Nigeria Spent N3.9 Trillion More on Debt Repayment Than Development in Two Years
Over the past two years, debt servicing has overtaken capital spending by about N3.9tn, showing how repayment pressure is squeezing the government’s room to invest in roads, power, health, education, and other growth-driving sectors.
The Federal Government spent N27.2tn servicing public debt across 2024 and 2025. In 2024 alone, debt servicing reached N12.63tn, above the N8.56tn budgeted for the year. In 2025, the burden rose further to N14.57tn, also higher than the originally provided N13.12tn. That means debt service beat budget projections in both years, and did so by a wide margin.
Capital Spending Is Falling Behind
The comparison with capital expenditure is where the issue becomes harder to ignore. In 2024, debt servicing exceeded capital spending by about N1.04tn. In 2025, the gap widened to roughly N2.87tn. Combined, that is the N3.91tn shortfall between what government spent keeping up with debt obligations and what it spent on capital development.
That matters because capital expenditure is the part of the budget most closely tied to long-term economic expansion. It is where infrastructure gets built, public assets are upgraded, and productive capacity is strengthened. Debt service, by contrast, keeps the system current but does not, by itself, create new growth. When repayment begins to outrun investment, the country starts financing its past faster than it is building its future.
The pressure is also visible in revenue.
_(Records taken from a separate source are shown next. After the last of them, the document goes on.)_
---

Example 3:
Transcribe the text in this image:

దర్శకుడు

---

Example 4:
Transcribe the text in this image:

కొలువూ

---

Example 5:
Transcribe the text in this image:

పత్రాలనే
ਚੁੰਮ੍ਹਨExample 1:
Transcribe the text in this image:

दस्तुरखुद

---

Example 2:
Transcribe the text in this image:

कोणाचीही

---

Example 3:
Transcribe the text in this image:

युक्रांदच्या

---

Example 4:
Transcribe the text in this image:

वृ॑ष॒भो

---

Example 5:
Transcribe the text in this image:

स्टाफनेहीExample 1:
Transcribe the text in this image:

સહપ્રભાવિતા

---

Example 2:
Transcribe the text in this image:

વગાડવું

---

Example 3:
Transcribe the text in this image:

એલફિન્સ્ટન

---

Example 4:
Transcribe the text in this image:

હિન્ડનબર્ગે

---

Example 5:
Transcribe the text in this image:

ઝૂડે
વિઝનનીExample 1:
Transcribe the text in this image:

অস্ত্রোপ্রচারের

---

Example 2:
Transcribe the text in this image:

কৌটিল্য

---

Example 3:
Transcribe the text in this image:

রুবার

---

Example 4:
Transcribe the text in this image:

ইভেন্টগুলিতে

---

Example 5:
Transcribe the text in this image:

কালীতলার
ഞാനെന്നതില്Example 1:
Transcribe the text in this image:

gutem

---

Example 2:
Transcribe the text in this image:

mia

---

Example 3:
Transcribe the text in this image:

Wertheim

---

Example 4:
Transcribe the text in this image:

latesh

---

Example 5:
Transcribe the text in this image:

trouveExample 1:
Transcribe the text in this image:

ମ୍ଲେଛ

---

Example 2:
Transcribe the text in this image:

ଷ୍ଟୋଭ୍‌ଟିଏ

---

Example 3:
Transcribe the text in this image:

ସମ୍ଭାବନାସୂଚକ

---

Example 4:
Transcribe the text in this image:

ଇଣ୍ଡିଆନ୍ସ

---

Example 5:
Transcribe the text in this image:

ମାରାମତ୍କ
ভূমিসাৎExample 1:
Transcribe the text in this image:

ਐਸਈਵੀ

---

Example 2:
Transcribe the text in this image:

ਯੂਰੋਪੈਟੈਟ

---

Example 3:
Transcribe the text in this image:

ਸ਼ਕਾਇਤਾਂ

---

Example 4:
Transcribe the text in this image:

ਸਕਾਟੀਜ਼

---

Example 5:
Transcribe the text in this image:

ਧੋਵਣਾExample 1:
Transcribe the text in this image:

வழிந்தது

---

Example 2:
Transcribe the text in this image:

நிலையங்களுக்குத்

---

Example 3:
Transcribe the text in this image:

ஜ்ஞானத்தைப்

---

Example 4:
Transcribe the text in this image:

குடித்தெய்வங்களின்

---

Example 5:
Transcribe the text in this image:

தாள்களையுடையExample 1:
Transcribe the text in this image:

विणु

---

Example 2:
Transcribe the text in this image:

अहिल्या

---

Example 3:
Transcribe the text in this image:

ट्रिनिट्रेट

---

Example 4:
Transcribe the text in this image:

The figures show that debt servicing absorbed about 60 per cent of Federal Government revenue in 2024. By November 2025, that ratio had risen to roughly 66 per cent, meaning close to two-thirds of revenue was already going into debt obligations. That leaves far less room for capital projects, social spending, and fiscal flexibility.
The government’s explanation is that the surge is not mainly a sign of reckless new borrowing, but the result of macroeconomic adjustments. The sharp depreciation of the naira raised the local-currency cost of servicing external debt, while higher domestic interest rates pushed up the cost of servicing naira-denominated obligations. In other words, the debt burden became heavier not only because of the stock of debt itself, but because the environment around that debt became more expensive.
That explanation is important, but it does not remove the underlying concern. Whether the rise came from new borrowing or valuation effects, the consequence is the same for the budget: more money is being locked into repayment, and less is available for investment.
Weak Oil Revenue Has Made the Situation Worse
There is another layer to the problem. The report says projected oil and gas federation revenue for 2025 was N37.4tn, but actual inflows came to only about N7tn, or roughly 19 per cent performance. That gap matters because oil revenue still carries a large weight in federal finances. When those inflows fall short, debt service becomes even more oppressive because it is sitting on top of weaker-than-expected revenue.
This is why the debt debate should move beyond the size of public debt and focus more sharply on the quality of fiscal space. A country can carry debt and still grow if revenue is strong, repayment is manageable, and capital spending remains protected. The danger begins when servicing costs start to crowd out the very investments needed to expand the economy and improve future revenue.
That is where Nigeria now appears most vulnerable. If repayment keeps taking priority over development spending, then roads get delayed, infrastructure gaps widen, and public services weaken. The impact may not show up all at once, but over time it accumulates: weaker productivity, slower investment response, and less confidence that the state can deliver the conditions needed for growth.
The Warning Is Already in the Numbers
The most troubling part is that this is no longer a warning on the horizon. It is already happening in the numbers. Debt service has surpassed capital spending. Revenue is under strain. Budget overshoots are recurring. And the state is being forced to spend more defending its balance sheet than building its economy.
Nigeria’s fiscal challenge, then, is not simply to borrow less or argue over debt optics. It is to restore the balance between repayment and development. Because once a government starts spending more on yesterday’s obligations than tomorrow’s capacity, growth becomes harder to finance, harder to sustain, and harder to feel in the real economy.